Iran Missile Program is Heart of Sanctions Issue
A core reason for the U.S. withdrawal from the Iran nuclear deal was the rapid and alarming growth and development of the Iranian regime’s ballistic missile program, which got a significant bump from the massive infusion of cash received as a result of the deal.
The origins of the Iranian missile program are well documented with missile design supplied by North Korea and then aggressively expanded through a test launch program that became almost a nightly feature on state-controlled media outlets.
That missile program escalated from testing missiles limited in range to essentially being theater weapons, to growing until they achieved intercontinental ranges capable of striking Europe and Asia.
While the Iran lobby and the regime have vigorously contested the inclusion of ballistic missiles in any existing United Nations restrictions, the plain truth from the U.S. perspective is that Iran has moved far beyond “defensive” missiles and instead sought to create “offensive” weapons with the payload capacity to lift nuclear warheads and multiple payloads.
U.S. Secretary of State Mike Pompeo emphasized this point in a tweet Saturday claiming Iran had test-fired a medium-range ballistic missile capable of carrying nuclear weapons. In condemning the act, Pompeo called on Iran to cease its missile testing and proliferation activities that threaten to destabilize an already unstable region.
The regime’s Foreign Ministry countered the tweet, describing the program as solely defensive, according to a statement carried by the official Islamic Republic News Agency. The statement didn’t confirm or deny whether a test-fire had taken place.
“Iran’s missile program is defensive in nature and is designed based on the country’s needs,” Foreign Ministry spokesman Bahram Ghasemi was quoted as saying.
But the regime’s continued development of longer-range missiles with heavier payload capacity can only be seen as offensive in nature and an effort to deploy its coercive influence far from its own borders.
In the history of arms control, no one would ever believe claims by the American or Russian governments that its own ballistic missiles were solely for “defensive” purposes, but the regime and Iran lobby seem intent on trying to make that silly notion fly.
Even after giving away the proverbial farm in approving a flawed nuclear deal in 2015, the Obama administration still imposed economic sanctions for Iran’s continued missile program development in a quixotic case of trying to have its cake and eat it too.
It is a reminder that the core issues with the nuclear deal went far beyond nuclear weapons and instead should have focused intensely on the regime’s actions including human rights violations and sponsorship of terrorism.
The nuclear deal’s fatal flaw was to try and rein in a specific weapon while leaving along a host of other weapons at the disposal of madmen in the mullahs.
The fact that the regime defiantly stated it would continue in its missile development, demonstrates why imposing stiff sanctions is ever more important. To relent and allow Iran unfettered freedom to develop its missile program would be place Europe under a nuclear sword of Damocles since the nuclear deal admittedly was never designed to stop Iran’s nuclear program, only slow it down.
Since the mullahs’ openly professed desire to become an Islamic nuclear power is almost inevitable, the key is to neuter their ability to drop a nuke on Paris, London or Berlin; all noteworthy since Islamic-inspired terrorism has already been visited on each of those cities since the nuclear deal was signed.

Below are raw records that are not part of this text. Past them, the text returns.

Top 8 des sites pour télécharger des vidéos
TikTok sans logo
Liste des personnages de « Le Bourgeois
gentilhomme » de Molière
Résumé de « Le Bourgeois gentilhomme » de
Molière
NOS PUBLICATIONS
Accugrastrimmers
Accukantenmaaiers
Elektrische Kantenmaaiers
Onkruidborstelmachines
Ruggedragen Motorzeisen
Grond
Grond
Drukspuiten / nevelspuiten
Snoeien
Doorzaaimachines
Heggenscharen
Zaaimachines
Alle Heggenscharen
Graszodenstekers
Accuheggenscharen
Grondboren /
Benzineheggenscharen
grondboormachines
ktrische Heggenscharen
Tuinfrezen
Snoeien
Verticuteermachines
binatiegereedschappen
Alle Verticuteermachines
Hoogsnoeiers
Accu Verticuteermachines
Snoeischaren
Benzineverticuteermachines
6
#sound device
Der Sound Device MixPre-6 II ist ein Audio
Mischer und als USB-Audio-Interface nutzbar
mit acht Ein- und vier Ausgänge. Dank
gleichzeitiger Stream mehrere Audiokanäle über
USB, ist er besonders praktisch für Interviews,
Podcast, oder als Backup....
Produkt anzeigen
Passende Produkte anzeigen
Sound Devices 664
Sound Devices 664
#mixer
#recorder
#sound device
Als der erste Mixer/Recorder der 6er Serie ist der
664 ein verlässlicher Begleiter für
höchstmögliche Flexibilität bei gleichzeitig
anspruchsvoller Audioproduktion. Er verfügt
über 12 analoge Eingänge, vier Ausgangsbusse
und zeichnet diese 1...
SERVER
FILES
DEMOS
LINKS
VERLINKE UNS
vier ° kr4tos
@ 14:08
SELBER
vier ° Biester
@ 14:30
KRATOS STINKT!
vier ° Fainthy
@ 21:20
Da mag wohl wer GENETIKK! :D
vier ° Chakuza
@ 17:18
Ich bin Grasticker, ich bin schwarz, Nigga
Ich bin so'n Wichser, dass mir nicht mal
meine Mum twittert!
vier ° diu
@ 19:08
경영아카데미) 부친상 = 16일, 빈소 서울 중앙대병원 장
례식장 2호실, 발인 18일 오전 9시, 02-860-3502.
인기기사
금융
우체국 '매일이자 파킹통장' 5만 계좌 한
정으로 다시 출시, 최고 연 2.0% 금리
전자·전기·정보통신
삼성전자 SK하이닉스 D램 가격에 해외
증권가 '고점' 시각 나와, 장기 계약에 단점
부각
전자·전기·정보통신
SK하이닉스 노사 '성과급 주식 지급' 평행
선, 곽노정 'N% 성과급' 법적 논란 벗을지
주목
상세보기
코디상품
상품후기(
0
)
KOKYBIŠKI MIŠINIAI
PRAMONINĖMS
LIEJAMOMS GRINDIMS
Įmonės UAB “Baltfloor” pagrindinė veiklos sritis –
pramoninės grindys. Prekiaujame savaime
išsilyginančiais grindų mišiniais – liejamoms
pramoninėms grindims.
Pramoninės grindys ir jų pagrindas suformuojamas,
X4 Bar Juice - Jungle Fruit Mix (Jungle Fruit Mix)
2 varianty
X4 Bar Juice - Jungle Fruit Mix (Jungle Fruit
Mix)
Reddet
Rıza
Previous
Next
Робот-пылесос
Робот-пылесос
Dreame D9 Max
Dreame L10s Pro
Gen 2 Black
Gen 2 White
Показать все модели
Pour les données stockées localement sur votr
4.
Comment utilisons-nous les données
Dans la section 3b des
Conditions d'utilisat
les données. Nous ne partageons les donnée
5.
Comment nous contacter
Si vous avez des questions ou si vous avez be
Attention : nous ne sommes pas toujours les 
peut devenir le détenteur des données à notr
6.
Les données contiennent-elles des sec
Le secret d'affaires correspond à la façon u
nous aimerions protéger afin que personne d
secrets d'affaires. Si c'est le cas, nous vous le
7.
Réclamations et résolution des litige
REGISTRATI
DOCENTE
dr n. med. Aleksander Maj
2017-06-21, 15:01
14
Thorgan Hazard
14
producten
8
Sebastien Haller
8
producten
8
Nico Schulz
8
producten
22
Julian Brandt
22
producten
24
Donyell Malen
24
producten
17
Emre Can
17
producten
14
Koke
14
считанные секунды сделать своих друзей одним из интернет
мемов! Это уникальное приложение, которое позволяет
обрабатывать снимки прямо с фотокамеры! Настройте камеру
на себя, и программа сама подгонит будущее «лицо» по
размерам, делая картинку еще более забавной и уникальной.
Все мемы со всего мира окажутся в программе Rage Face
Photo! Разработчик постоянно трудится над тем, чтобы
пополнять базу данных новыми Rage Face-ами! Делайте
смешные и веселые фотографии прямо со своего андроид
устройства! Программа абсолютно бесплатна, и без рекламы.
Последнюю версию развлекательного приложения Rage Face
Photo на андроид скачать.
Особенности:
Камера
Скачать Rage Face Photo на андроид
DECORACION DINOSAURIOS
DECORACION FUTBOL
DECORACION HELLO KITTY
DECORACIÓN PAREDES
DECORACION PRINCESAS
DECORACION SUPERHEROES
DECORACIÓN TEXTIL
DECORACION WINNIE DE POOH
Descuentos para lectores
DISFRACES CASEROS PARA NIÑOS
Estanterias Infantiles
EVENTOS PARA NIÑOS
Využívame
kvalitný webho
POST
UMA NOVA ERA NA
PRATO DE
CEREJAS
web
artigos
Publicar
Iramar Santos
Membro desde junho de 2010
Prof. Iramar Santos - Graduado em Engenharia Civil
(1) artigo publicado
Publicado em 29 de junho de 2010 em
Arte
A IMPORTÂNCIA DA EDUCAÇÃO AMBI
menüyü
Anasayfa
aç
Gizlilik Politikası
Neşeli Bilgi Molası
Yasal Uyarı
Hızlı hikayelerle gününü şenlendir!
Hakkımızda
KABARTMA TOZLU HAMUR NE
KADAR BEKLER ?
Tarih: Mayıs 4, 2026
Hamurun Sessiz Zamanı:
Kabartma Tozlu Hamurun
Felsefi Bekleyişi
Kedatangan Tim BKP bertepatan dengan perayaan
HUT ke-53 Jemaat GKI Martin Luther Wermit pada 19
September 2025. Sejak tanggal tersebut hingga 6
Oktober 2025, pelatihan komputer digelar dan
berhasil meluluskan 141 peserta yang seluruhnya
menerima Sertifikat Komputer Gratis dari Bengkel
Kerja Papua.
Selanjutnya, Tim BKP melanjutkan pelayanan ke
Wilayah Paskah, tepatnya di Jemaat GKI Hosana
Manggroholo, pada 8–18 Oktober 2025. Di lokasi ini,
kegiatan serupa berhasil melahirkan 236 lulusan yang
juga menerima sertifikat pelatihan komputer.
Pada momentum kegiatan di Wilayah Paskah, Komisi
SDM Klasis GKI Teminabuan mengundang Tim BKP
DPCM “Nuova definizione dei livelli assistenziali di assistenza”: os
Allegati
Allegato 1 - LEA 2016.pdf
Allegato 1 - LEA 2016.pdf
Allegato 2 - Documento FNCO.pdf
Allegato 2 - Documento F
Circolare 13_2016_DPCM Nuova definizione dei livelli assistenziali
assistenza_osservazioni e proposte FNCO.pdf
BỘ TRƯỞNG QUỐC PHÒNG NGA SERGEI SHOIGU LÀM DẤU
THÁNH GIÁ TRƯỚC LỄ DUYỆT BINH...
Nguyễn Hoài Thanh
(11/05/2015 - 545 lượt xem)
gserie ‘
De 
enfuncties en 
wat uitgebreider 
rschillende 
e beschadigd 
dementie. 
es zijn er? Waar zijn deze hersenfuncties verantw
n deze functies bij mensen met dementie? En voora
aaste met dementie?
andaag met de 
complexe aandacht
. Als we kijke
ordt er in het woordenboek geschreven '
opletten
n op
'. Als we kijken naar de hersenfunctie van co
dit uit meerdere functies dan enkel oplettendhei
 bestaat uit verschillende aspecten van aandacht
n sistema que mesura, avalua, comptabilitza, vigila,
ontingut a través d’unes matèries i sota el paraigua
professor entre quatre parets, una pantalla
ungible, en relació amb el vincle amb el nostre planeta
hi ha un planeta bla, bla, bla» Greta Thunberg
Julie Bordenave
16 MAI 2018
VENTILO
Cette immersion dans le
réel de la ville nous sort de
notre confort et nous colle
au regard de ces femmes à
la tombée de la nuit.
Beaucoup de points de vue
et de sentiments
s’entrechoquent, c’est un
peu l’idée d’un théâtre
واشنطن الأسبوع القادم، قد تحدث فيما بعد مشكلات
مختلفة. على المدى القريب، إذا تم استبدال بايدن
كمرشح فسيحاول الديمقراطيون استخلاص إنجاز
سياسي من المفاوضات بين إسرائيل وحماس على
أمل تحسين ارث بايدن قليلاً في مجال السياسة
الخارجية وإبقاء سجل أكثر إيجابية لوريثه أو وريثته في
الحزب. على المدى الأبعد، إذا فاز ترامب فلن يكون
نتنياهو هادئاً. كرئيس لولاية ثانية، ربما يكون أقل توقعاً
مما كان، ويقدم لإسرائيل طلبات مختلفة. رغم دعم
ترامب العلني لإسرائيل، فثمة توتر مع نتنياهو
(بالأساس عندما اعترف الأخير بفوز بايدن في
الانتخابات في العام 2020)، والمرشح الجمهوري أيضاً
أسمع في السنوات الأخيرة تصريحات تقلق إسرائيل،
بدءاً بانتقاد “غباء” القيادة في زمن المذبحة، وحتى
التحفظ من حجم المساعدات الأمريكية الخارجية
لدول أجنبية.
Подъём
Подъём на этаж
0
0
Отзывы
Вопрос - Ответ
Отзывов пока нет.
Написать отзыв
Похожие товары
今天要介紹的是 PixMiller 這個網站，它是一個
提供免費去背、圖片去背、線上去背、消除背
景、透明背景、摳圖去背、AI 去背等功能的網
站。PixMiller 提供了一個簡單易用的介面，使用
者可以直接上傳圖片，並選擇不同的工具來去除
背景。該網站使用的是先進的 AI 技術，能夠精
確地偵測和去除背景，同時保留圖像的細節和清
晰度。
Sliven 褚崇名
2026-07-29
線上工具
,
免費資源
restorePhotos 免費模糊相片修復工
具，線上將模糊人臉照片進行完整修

U.N. Security Council resolution 2231 enshrined Iran’s 2015 nuclear deal with Britain, China, France, Germany, Russia and the United States in which Tehran curbed its disputed uranium enrichment program in exchange for an end to international sanctions.
The resolution says Iran is “called upon” to refrain for up to eight years from work on ballistic missiles designed to deliver nuclear weapons.
British Foreign Secretary Jeremy Hunt tweeted that he was deeply concerned by “Iran’s test-firing of a medium range ballistic missile. Provocative, threatening and inconsistent with UNSCR 2231”.
“Our support for (the Iran nuclear accord) in no way lessens our concern at Iran’s destabilizing missile program and determination that it should cease,” Hunt added.
The language of the U.N. Security Council Resolution “calls on” rather than “forbids” Iran from testing its missiles, according to Trita Parsi, the president of the National Iranian American Council.
It is this inconsistently that the Iran lobby and regime have sought to exploit in aggressively pushing for a missile program free from
But then again, Parsi is less concerned about stopping the proliferation of weapons than he is in protecting his mullah patrons in Tehran from any further sanctions.